課題文
2.5前半じっくり描きながら、後半バタつく

2012年3月1日
PCから投稿
鑑賞方法:映画館

知的

素材はおもしろい。
20年前に死んだとされるソビエトのスパイ“カシウス”と同じ手口による要人暗殺。
そのカシウスを追い続けながらも引退した元CIA捜査官。そして、カシウスを調査していた若手FBI捜査官がタッグを組む。
ほんとうにカシウスは生きているのか?
生きているとしたら、その正体は?
その犯人の目的は?
呼び出された元CIAポールと、若きFBI捜査官ベンは生き残れるのか?
ミステリー&サスペンションとして、そそられる設定だ。

前半は、CIA長官のマーティン・シーンが渋く脇を固め、それなりに見応えはある。
だが、二転三転する肝心な終盤を、うまく見せられない。
演出が要領を得ずバタバタしてしまった。
原題「The Double」からおおよそ結末の予測がつく上に、ある人物の正体を早くから明かしてしまい、ほかの人間がそのことにいつ気づくのか、それしか興味を持てなくしてしまった段取りにも疑問が残る。
良くも悪くも、『はーちぃ』と犬に呼び掛けていたリチャード・ギアが極悪人であろうはずもなく、と勝手にキャラを連想してしまうキャスティングも足枷になって面白みを半減した。
せめて、ベン(若手FBI捜査官)が車を降りずに走り去ったなら、もう少し印象の違った作品になっただろうに。

課題 1
上の映画レビューのうち、「生きているとしたら、その正体は?」から始まり「だが、二転三転する肝心な終盤を、うまく見せられない。」まで続く部分を、一字も変えずにもう一度示すこと。

使用データ
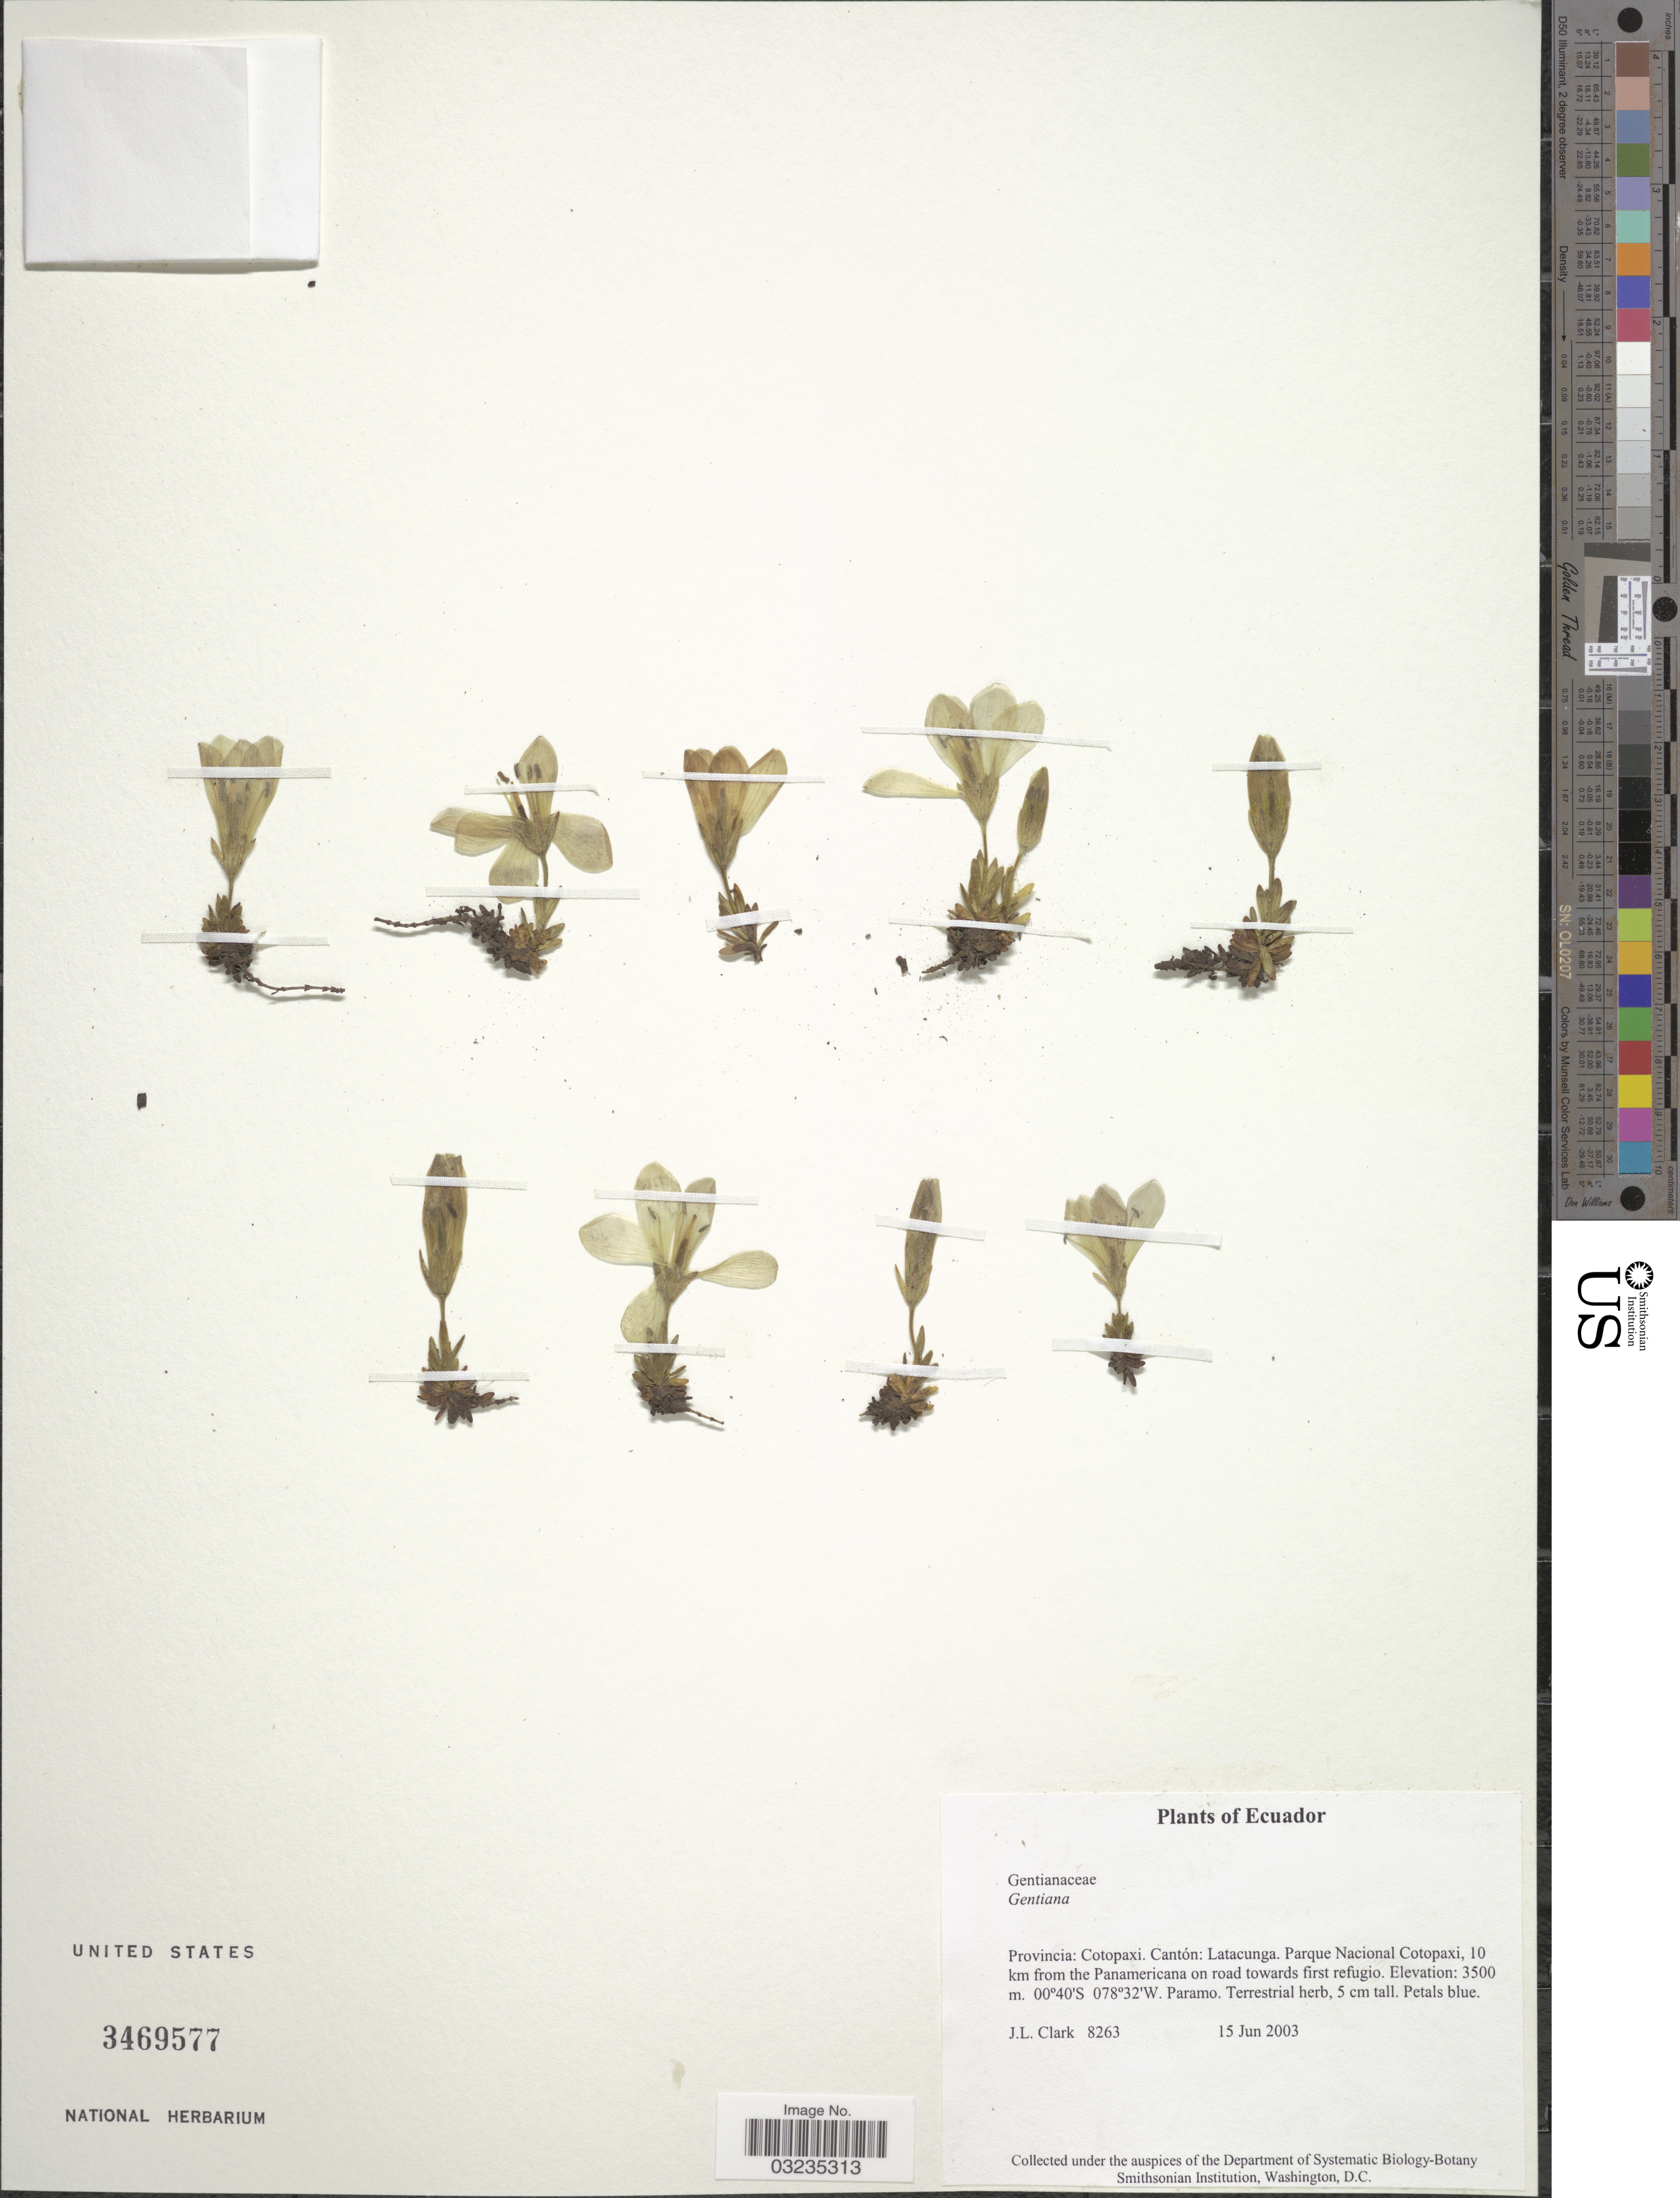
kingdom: Plantae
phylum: Tracheophyta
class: Magnoliopsida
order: Gentianales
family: Gentianaceae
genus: Gentiana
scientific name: Gentiana sp.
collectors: J. L. Clark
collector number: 8263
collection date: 2003-06-15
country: Ecuador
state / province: Cotopaxi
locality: Cantón: Latacunga. Parque Nacional Cotopaxi, 10 km from the Panamericana on road towards first refugio.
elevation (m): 3500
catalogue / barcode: US 3469577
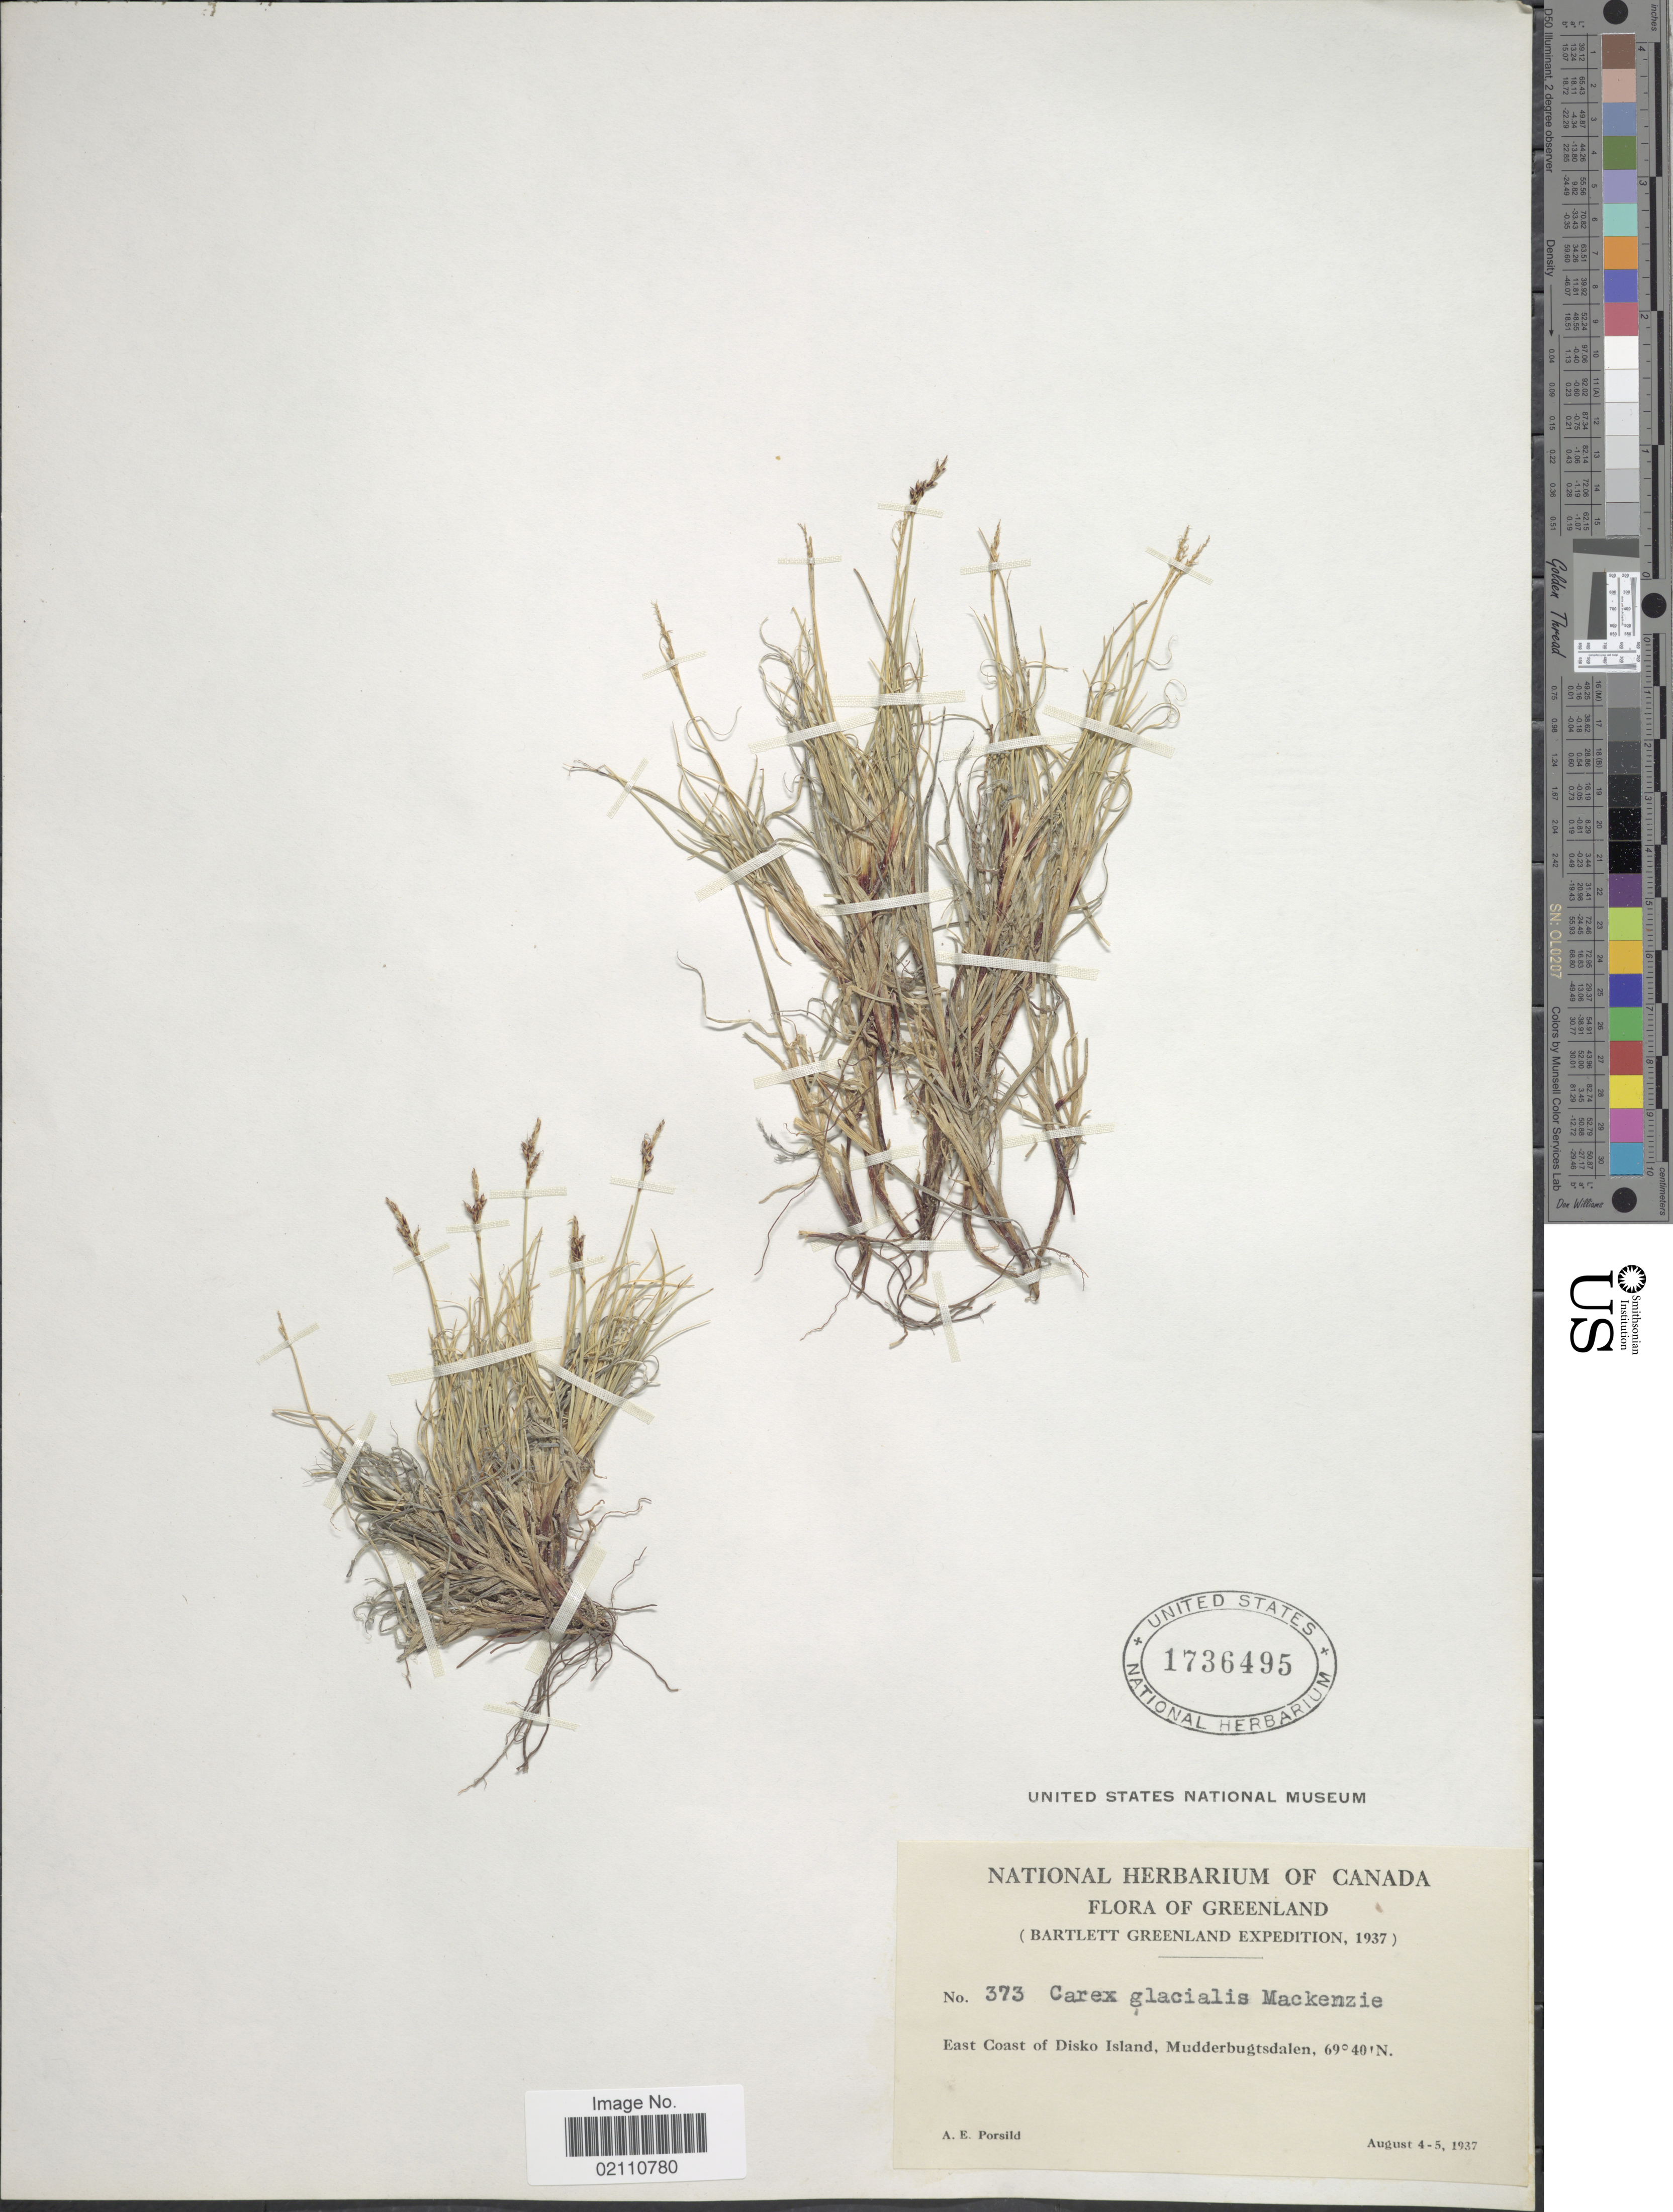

課題 2
上の記録のうち、「phylum: Tracheophyta」を含む行から始まり記録の最後まで続く部分を、「項目」と「値」の2列のCSVに整えること。1件を1行とし、各欄は改行を空白に置き換えて引用符で囲んだ1つのフィールドにし、画像は入れないこと。

模範解答 1
生きているとしたら、その正体は?
その犯人の目的は?
呼び出された元CIAポールと、若きFBI捜査官ベンは生き残れるのか?
ミステリー&サスペンションとして、そそられる設定だ。

前半は、CIA長官のマーティン・シーンが渋く脇を固め、それなりに見応えはある。
だが、二転三転する肝心な終盤を、うまく見せられない。

模範解答 2
項目,値
"phylum:","Tracheophyta"
"class:","Magnoliopsida"
"order:","Gentianales"
"family:","Gentianaceae"
"genus:","Gentiana"
"scientific name:","Gentiana sp."
"collectors:","J. L. Clark"
"collector number:","8263"
"collection date:","2003-06-15"
"country:","Ecuador"
"state / province:","Cotopaxi"
"locality:","Cantón: Latacunga. Parque Nacional Cotopaxi, 10 km from the Panamericana on road towards first refugio."
"elevation (m):","3500"
"catalogue / barcode:","US 3469577"